Category: Swimming

And not falling down

Walking my bike through the fine sand to meet friends on the beach, Tuesday night, in an interlude of heat between storms, I found my eyes lingering on the beautiful bodies of the men and the women and everyone else around me. It made me think about one of the early entries I posted to this blog, nineteen years ago: a little scanned photo of two famous musicians, and a “joke” about having a crush on each of them. (It was also the post where I announced that I had successfully added permalinks to my homebrew software. Most of those very first entries are among the ones I have since set to private.)

I had been making those kinds of jokes since I was a teenager, attempting to forestall criticism and mockery of my own uncertain masculinity by beating my peers to the punch. As with so many things in my youth, I did not pause to consider that in my self-protective spin moves I was just enacting another form of homophobia, or what effect that might have on other people around me.

But I’m not a youth anymore. I know a little more in general than I did then, and a lot more about myself. So I thought about that old reflex, and how many gentle people have helped me move away from it, and I thought about the sweat and skin and bodies of the people at the beach, and I thought: I can call this feeling what it is, without justification or apology. The name of the feeling is attraction. I’m a forty-one-year-old man, and I’m attracted to some women, and some men, and certainly some other people too.

Here I am, a different person than I was nineteen years ago, and the same person I have always been. Happy June.

My first day working from home (yesterday) went really well!
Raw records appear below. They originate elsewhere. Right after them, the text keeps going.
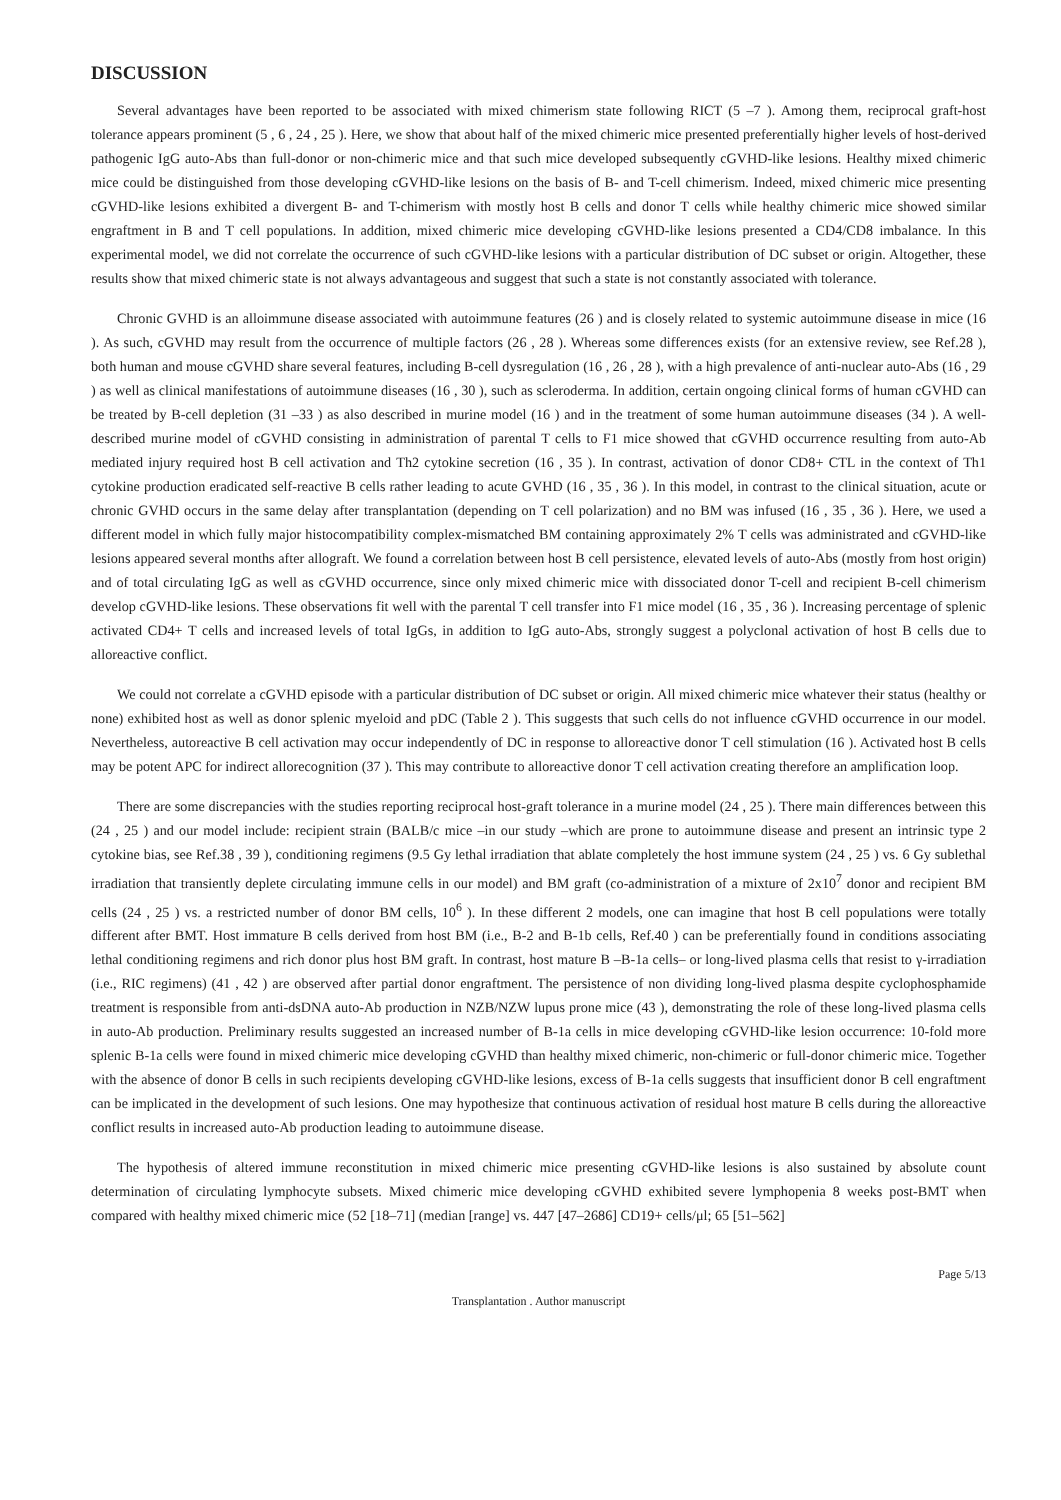DISCUSSION
Several advantages have been reported to be associated with mixed chimerism state following RICT (5 –7 ). Among them, reciprocal graft-host tolerance appears prominent (5 , 6 , 24 , 25 ). Here, we show that about half of the mixed chimeric mice presented preferentially higher levels of host-derived pathogenic IgG auto-Abs than full-donor or non-chimeric mice and that such mice developed subsequently cGVHD-like lesions. Healthy mixed chimeric mice could be distinguished from those developing cGVHD-like lesions on the basis of B- and T-cell chimerism. Indeed, mixed chimeric mice presenting cGVHD-like lesions exhibited a divergent B- and T-chimerism with mostly host B cells and donor T cells while healthy chimeric mice showed similar engraftment in B and T cell populations. In addition, mixed chimeric mice developing cGVHD-like lesions presented a CD4/CD8 imbalance. In this experimental model, we did not correlate the occurrence of such cGVHD-like lesions with a particular distribution of DC subset or origin. Altogether, these results show that mixed chimeric state is not always advantageous and suggest that such a state is not constantly associated with tolerance.
Chronic GVHD is an alloimmune disease associated with autoimmune features (26 ) and is closely related to systemic autoimmune disease in mice (16 ). As such, cGVHD may result from the occurrence of multiple factors (26 , 28 ). Whereas some differences exists (for an extensive review, see Ref.28 ), both human and mouse cGVHD share several features, including B-cell dysregulation (16 , 26 , 28 ), with a high prevalence of anti-nuclear auto-Abs (16 , 29 ) as well as clinical manifestations of autoimmune diseases (16 , 30 ), such as scleroderma. In addition, certain ongoing clinical forms of human cGVHD can be treated by B-cell depletion (31 –33 ) as also described in murine model (16 ) and in the treatment of some human autoimmune diseases (34 ). A well-described murine model of cGVHD consisting in administration of parental T cells to F1 mice showed that cGVHD occurrence resulting from auto-Ab mediated injury required host B cell activation and Th2 cytokine secretion (16 , 35 ). In contrast, activation of donor CD8+ CTL in the context of Th1 cytokine production eradicated self-reactive B cells rather leading to acute GVHD (16 , 35 , 36 ). In this model, in contrast to the clinical situation, acute or chronic GVHD occurs in the same delay after transplantation (depending on T cell polarization) and no BM was infused (16 , 35 , 36 ). Here, we used a different model in which fully major histocompatibility complex-mismatched BM containing approximately 2% T cells was administrated and cGVHD-like lesions appeared several months after allograft. We found a correlation between host B cell persistence, elevated levels of auto-Abs (mostly from host origin) and of total circulating IgG as well as cGVHD occurrence, since only mixed chimeric mice with dissociated donor T-cell and recipient B-cell chimerism develop cGVHD-like lesions. These observations fit well with the parental T cell transfer into F1 mice model (16 , 35 , 36 ). Increasing percentage of splenic activated CD4+ T cells and increased levels of total IgGs, in addition to IgG auto-Abs, strongly suggest a polyclonal activation of host B cells due to alloreactive conflict.
We could not correlate a cGVHD episode with a particular distribution of DC subset or origin. All mixed chimeric mice whatever their status (healthy or none) exhibited host as well as donor splenic myeloid and pDC (Table 2 ). This suggests that such cells do not influence cGVHD occurrence in our model. Nevertheless, autoreactive B cell activation may occur independently of DC in response to alloreactive donor T cell stimulation (16 ). Activated host B cells may be potent APC for indirect allorecognition (37 ). This may contribute to alloreactive donor T cell activation creating therefore an amplification loop.
There are some discrepancies with the studies reporting reciprocal host-graft tolerance in a murine model (24 , 25 ). There main differences between this (24 , 25 ) and our model include: recipient strain (BALB/c mice –in our study –which are prone to autoimmune disease and present an intrinsic type 2 cytokine bias, see Ref.38 , 39 ), conditioning regimens (9.5 Gy lethal irradiation that ablate completely the host immune system (24 , 25 ) vs. 6 Gy sublethal irradiation that transiently deplete circulating immune cells in our model) and BM graft (co-administration of a mixture of 2x10<sup>7</sup> donor and recipient BM cells (24 , 25 ) vs. a restricted number of donor BM cells, 10<sup>6</sup> ). In these different 2 models, one can imagine that host B cell populations were totally different after BMT. Host immature B cells derived from host BM (i.e., B-2 and B-1b cells, Ref.40 ) can be preferentially found in conditions associating lethal conditioning regimens and rich donor plus host BM graft. In contrast, host mature B –B-1a cells– or long-lived plasma cells that resist to γ-irradiation (i.e., RIC regimens) (41 , 42 ) are observed after partial donor engraftment. The persistence of non dividing long-lived plasma despite cyclophosphamide treatment is responsible from anti-dsDNA auto-Ab production in NZB/NZW lupus prone mice (43 ), demonstrating the role of these long-lived plasma cells in auto-Ab production. Preliminary results suggested an increased number of B-1a cells in mice developing cGVHD-like lesion occurrence: 10-fold more splenic B-1a cells were found in mixed chimeric mice developing cGVHD than healthy mixed chimeric, non-chimeric or full-donor chimeric mice. Together with the absence of donor B cells in such recipients developing cGVHD-like lesions, excess of B-1a cells suggests that insufficient donor B cell engraftment can be implicated in the development of such lesions. One may hypothesize that continuous activation of residual host mature B cells during the alloreactive conflict results in increased auto-Ab production leading to autoimmune disease.
The hypothesis of altered immune reconstitution in mixed chimeric mice presenting cGVHD-like lesions is also sustained by absolute count determination of circulating lymphocyte subsets. Mixed chimeric mice developing cGVHD exhibited severe lymphopenia 8 weeks post-BMT when compared with healthy mixed chimeric mice (52 [18–71] (median [range] vs. 447 [47–2686] CD19+ cells/μl; 65 [51–562]
Page 5/13
Transplantation . Author manuscript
Except I left Brenna unattended too long, and she ate Halo 2.

Today was the first time I tried my new anti-tendonitis workout plan: swimming at the Y! I never had time to do this when I had to commute, but now I can get up at a reasonable time, swim, shower, eat breakfast and still be ready to work by 8:30. I swam 16 lengths. I don’t think that is very many! Then I kind of wanted to throw up for a while. That’s how you know your workout was good.